## STATED EXERCISE 1
Copy the stretch of the rugby passage from "In my experience, this" through "favor of objectivity." word for word.

## SELECTED PASSAGE
Regarding personal biases then, I should say that I consider a rugby match to be, in some way, a moral affair, i.e. that it is a venue for morally good sport, somehow distinct from the basics of athletic contest.  Gadamer wrote:

…the variety of mental attitudes exhibited in playing various games, and in the desire to play them, is the result and not the cause of the differences among the games themselves.  Games differ from one another in their spirit.

In my experience, this “spirit” in rugby adjudicates itself harshly, honestly, and — yes — justly.  I could expect of no one to share my sentiment, such as it is, on faith — since that is how I offer it.  And yet, mere aesthetic preferences seem generally insufficient to account for the devotion of the sport’s adherents.  That something similar could be said of any sport, on behalf of every fan, I am well aware…but remember, I want to dispense with my own prejudices!  Also, my dabbling in the gridiron game beyond high school (walked on, quit) does not speak in favor of objectivity.

Some records
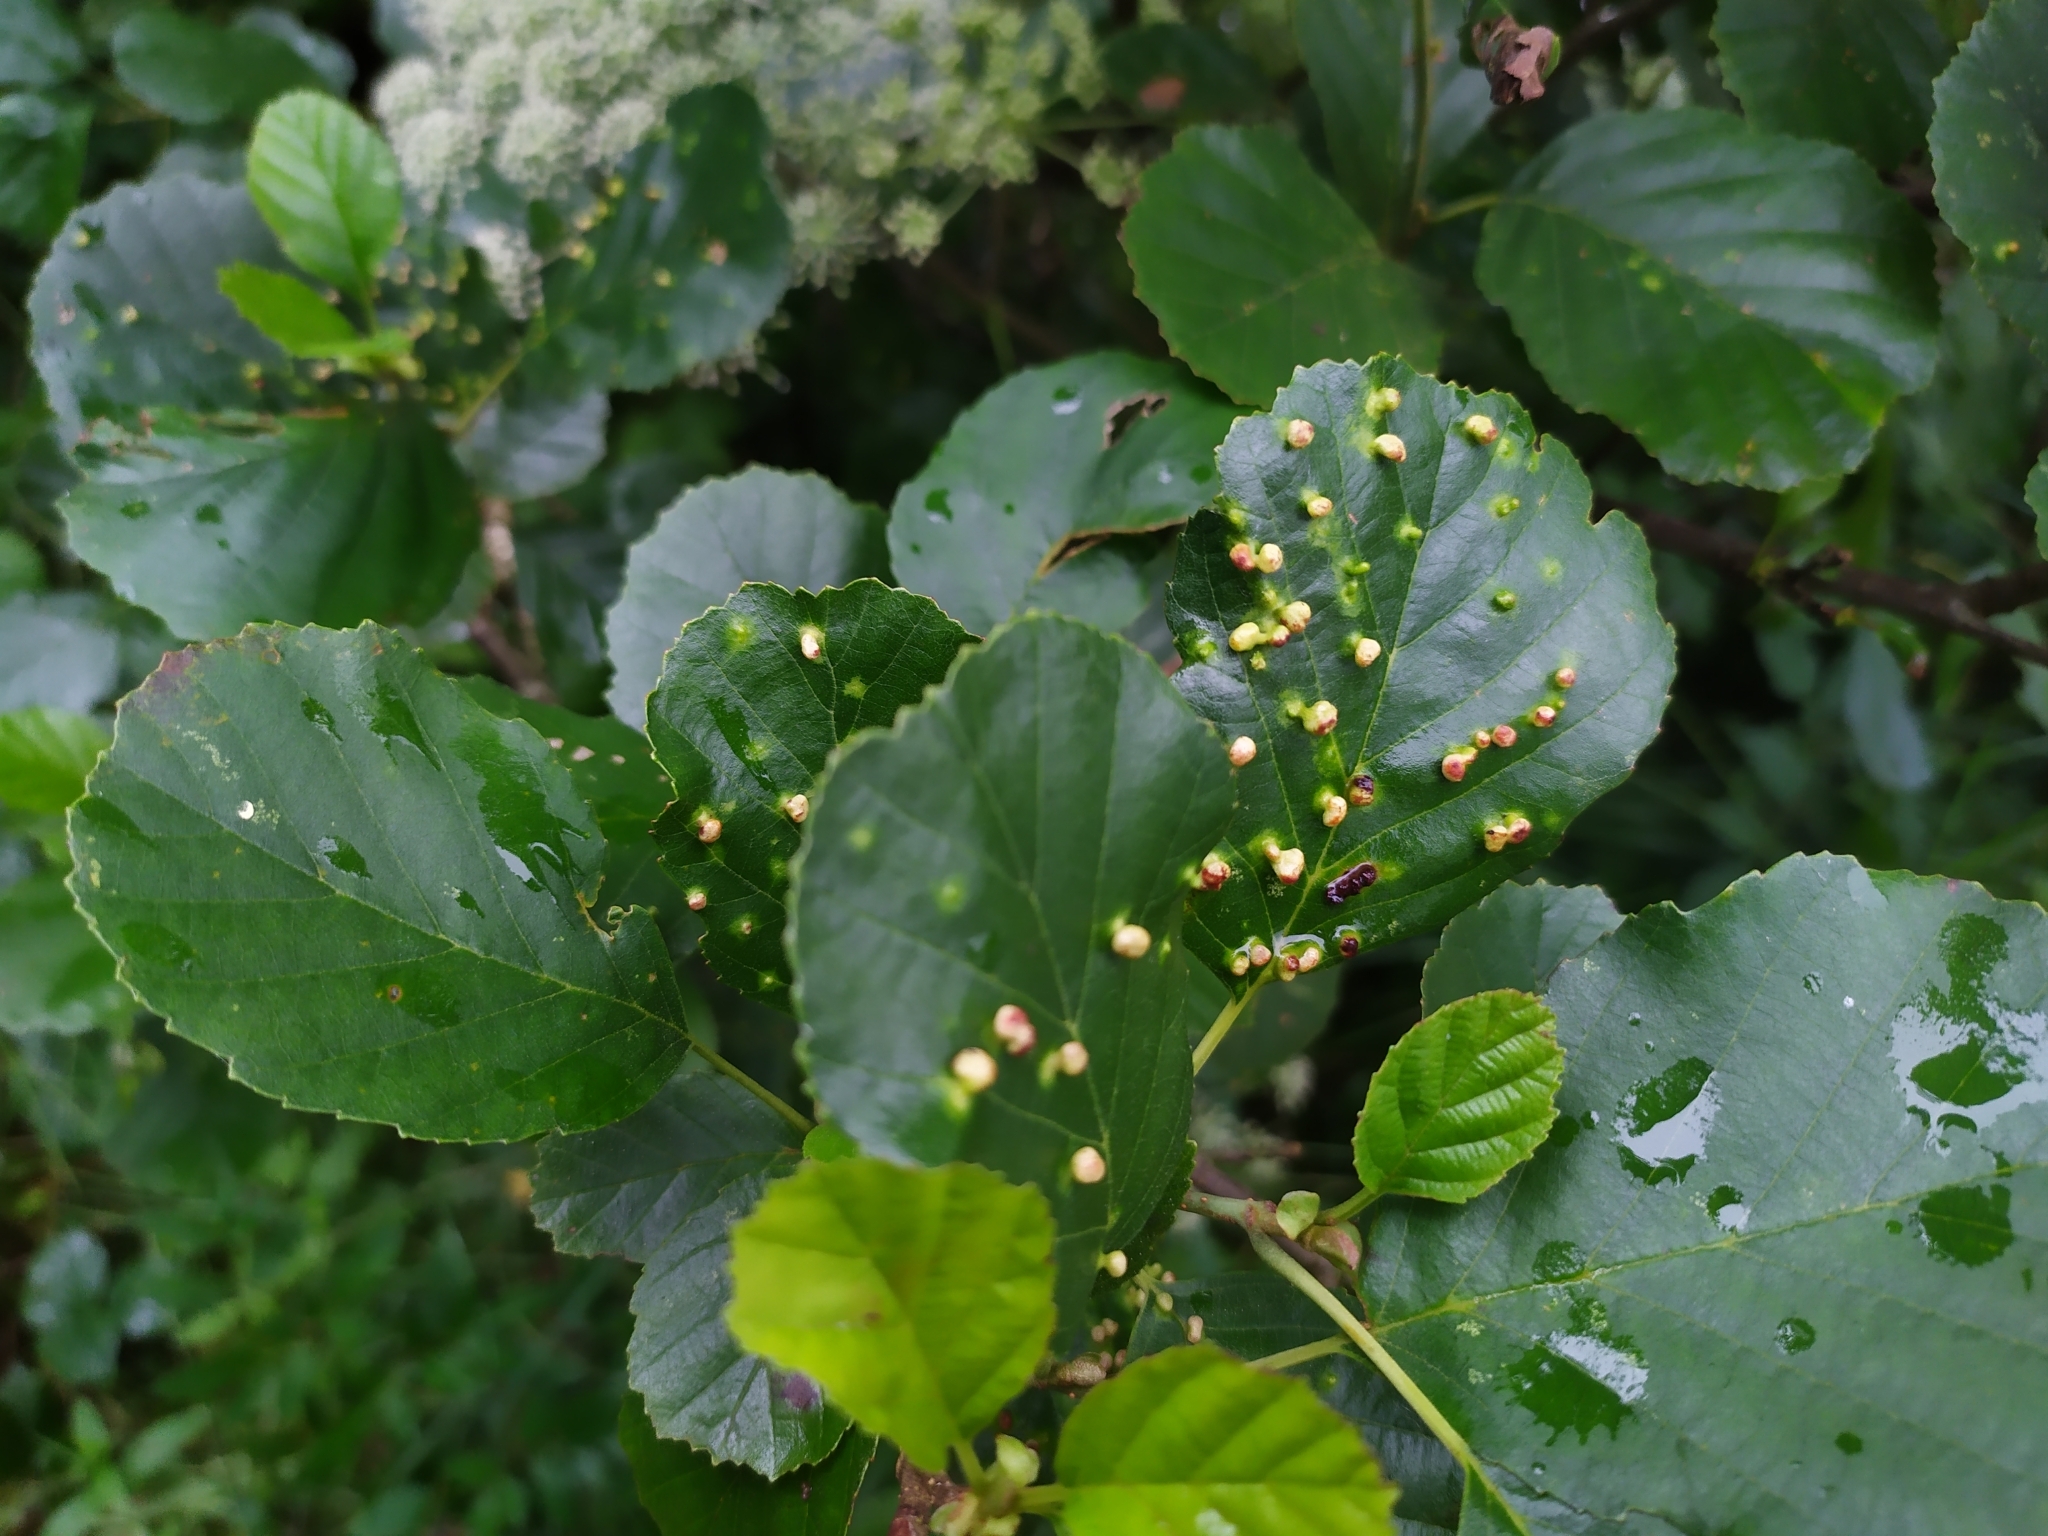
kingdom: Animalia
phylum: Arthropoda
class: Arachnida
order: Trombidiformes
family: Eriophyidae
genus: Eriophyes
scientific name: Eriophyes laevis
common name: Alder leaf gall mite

* * *

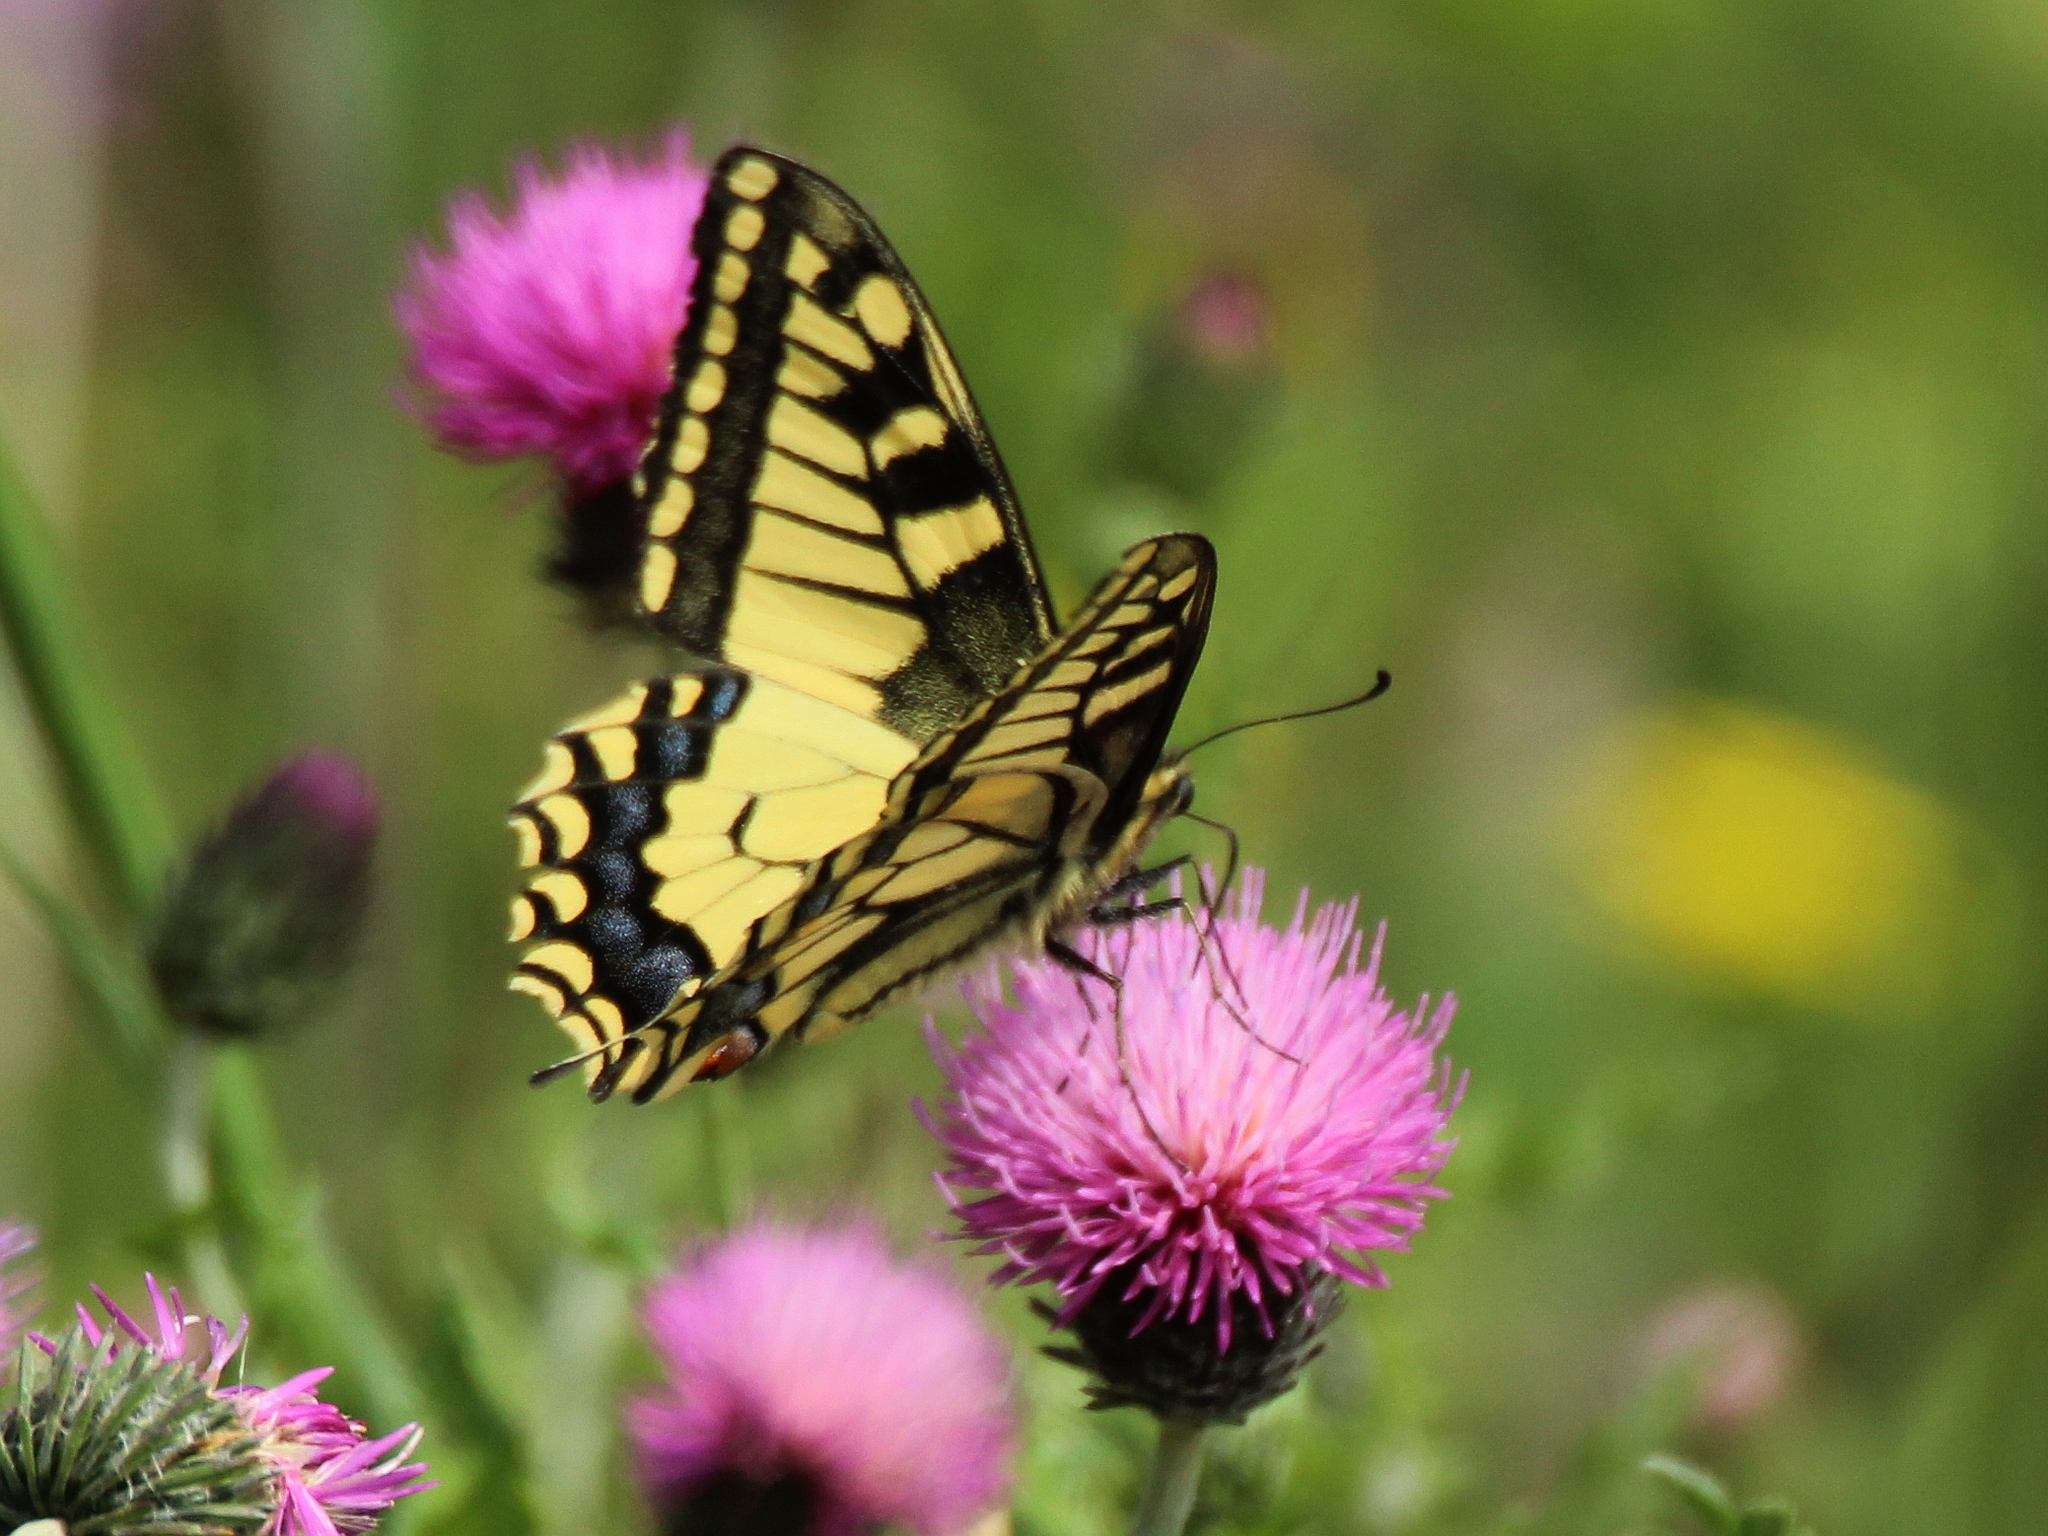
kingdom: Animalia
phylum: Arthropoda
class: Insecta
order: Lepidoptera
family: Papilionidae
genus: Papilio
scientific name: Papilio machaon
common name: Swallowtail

## STATED EXERCISE 2
Rewrite the records from the line that contains "order: Lepidoptera" through the line that contains "common name: Swallowtail", both included, as a two-column CSV with the columns field and value. Give one row per line, put each entry in its own quoted field, and replace any line breaks with spaces.

## COMPLETE ANSWER 1
In my experience, this “spirit” in rugby adjudicates itself harshly, honestly, and — yes — justly.  I could expect of no one to share my sentiment, such as it is, on faith — since that is how I offer it.  And yet, mere aesthetic preferences seem generally insufficient to account for the devotion of the sport’s adherents.  That something similar could be said of any sport, on behalf of every fan, I am well aware…but remember, I want to dispense with my own prejudices!  Also, my dabbling in the gridiron game beyond high school (walked on, quit) does not speak in favor of objectivity.

## COMPLETE ANSWER 2
field,value
"order:","Lepidoptera"
"family:","Papilionidae"
"genus:","Papilio"
"scientific name:","Papilio machaon"
"common name:","Swallowtail"